Task statement -> Pick out and copy each line of the data below that contains the word "whiskers". Case counts.

[[ Data section open ]]

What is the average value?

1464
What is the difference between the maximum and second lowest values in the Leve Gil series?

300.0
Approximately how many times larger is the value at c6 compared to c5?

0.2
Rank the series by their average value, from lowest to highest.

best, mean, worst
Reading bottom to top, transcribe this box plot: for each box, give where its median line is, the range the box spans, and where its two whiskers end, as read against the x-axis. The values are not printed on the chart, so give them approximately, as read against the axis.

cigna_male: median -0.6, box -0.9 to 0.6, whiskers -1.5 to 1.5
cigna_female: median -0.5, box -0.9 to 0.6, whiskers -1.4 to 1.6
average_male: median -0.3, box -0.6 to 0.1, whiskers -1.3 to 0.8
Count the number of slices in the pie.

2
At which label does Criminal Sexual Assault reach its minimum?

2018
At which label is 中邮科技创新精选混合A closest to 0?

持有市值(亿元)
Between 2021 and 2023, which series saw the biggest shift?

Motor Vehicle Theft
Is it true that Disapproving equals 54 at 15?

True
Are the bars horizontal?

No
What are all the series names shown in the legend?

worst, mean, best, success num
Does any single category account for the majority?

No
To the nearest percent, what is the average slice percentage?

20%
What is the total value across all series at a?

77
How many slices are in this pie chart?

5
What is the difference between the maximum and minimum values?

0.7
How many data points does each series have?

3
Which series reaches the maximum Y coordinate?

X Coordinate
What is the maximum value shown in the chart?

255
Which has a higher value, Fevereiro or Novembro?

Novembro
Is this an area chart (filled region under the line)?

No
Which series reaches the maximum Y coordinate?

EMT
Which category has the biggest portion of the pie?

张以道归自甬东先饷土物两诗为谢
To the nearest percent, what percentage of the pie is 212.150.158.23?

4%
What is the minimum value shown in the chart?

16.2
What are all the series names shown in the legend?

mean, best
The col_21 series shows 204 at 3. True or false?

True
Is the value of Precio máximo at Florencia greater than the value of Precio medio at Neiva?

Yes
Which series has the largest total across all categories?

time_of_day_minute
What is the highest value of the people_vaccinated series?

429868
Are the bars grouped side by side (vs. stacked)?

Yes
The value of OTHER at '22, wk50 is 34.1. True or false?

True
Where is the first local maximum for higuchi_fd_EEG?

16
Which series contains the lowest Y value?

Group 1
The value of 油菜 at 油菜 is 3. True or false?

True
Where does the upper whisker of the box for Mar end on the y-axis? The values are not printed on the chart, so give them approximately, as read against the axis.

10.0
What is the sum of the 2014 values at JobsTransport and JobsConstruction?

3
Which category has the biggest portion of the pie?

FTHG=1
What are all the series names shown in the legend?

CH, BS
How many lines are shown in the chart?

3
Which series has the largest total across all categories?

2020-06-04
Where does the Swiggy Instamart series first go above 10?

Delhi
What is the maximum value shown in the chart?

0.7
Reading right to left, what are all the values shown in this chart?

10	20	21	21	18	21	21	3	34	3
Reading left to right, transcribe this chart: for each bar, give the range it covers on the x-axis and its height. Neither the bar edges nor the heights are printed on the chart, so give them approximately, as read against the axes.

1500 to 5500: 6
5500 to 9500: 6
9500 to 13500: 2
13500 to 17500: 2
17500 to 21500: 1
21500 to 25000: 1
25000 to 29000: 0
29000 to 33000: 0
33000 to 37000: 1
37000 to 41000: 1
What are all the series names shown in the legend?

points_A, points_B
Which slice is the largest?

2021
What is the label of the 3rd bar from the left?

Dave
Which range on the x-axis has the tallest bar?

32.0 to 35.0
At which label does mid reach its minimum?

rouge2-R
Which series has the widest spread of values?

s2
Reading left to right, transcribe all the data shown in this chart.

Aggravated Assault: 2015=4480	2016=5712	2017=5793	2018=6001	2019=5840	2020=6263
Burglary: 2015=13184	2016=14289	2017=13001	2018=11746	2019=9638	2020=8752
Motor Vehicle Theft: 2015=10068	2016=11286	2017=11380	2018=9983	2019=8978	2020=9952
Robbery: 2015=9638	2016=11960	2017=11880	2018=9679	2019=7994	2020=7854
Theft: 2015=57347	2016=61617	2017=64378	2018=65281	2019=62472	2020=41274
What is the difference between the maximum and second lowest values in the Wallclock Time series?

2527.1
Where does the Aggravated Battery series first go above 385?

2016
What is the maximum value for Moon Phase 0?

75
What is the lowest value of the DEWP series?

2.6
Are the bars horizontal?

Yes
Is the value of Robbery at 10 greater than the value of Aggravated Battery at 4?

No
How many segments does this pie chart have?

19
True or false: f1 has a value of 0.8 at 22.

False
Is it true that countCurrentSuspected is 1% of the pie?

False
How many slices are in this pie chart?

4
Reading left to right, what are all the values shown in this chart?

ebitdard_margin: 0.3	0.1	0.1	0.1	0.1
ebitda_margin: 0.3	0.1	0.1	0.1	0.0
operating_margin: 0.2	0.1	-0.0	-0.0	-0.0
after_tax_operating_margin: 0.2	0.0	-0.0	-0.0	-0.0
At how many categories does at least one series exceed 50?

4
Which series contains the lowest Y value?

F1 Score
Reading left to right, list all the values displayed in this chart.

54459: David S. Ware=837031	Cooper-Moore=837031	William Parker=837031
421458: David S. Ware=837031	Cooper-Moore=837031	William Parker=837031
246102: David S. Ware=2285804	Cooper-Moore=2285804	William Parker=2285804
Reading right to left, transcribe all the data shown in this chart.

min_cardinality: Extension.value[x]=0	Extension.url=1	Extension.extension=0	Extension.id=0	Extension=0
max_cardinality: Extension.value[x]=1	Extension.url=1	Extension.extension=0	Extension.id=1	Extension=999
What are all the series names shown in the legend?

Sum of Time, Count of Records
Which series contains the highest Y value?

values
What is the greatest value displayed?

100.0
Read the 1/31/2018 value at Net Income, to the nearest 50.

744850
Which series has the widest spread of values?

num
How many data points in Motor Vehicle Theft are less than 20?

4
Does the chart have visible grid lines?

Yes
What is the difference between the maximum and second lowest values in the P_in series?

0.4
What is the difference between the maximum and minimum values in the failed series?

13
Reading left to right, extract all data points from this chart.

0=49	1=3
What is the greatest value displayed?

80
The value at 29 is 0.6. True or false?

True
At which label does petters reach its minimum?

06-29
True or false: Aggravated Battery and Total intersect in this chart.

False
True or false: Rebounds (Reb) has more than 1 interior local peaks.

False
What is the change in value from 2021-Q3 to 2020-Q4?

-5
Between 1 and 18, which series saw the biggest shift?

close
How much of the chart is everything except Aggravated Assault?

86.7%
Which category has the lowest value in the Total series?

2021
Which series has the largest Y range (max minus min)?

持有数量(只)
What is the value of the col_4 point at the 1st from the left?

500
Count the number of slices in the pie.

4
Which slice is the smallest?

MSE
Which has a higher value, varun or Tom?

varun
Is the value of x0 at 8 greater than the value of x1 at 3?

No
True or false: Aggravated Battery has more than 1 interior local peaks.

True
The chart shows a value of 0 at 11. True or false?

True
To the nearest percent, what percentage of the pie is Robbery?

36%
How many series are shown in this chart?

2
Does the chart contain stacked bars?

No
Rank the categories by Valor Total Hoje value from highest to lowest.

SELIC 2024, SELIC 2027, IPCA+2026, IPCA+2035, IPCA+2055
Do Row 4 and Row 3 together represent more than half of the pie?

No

[[ Data section closed ]]

Task response ->
Reading bottom to top, transcribe this box plot: for each box, give where its median line is, the range the box spans, and where its two whiskers end, as read against the x-axis. The values are not printed on the chart, so give them approximately, as read against the axis.
cigna_male: median -0.6, box -0.9 to 0.6, whiskers -1.5 to 1.5
cigna_female: median -0.5, box -0.9 to 0.6, whiskers -1.4 to 1.6
average_male: median -0.3, box -0.6 to 0.1, whiskers -1.3 to 0.8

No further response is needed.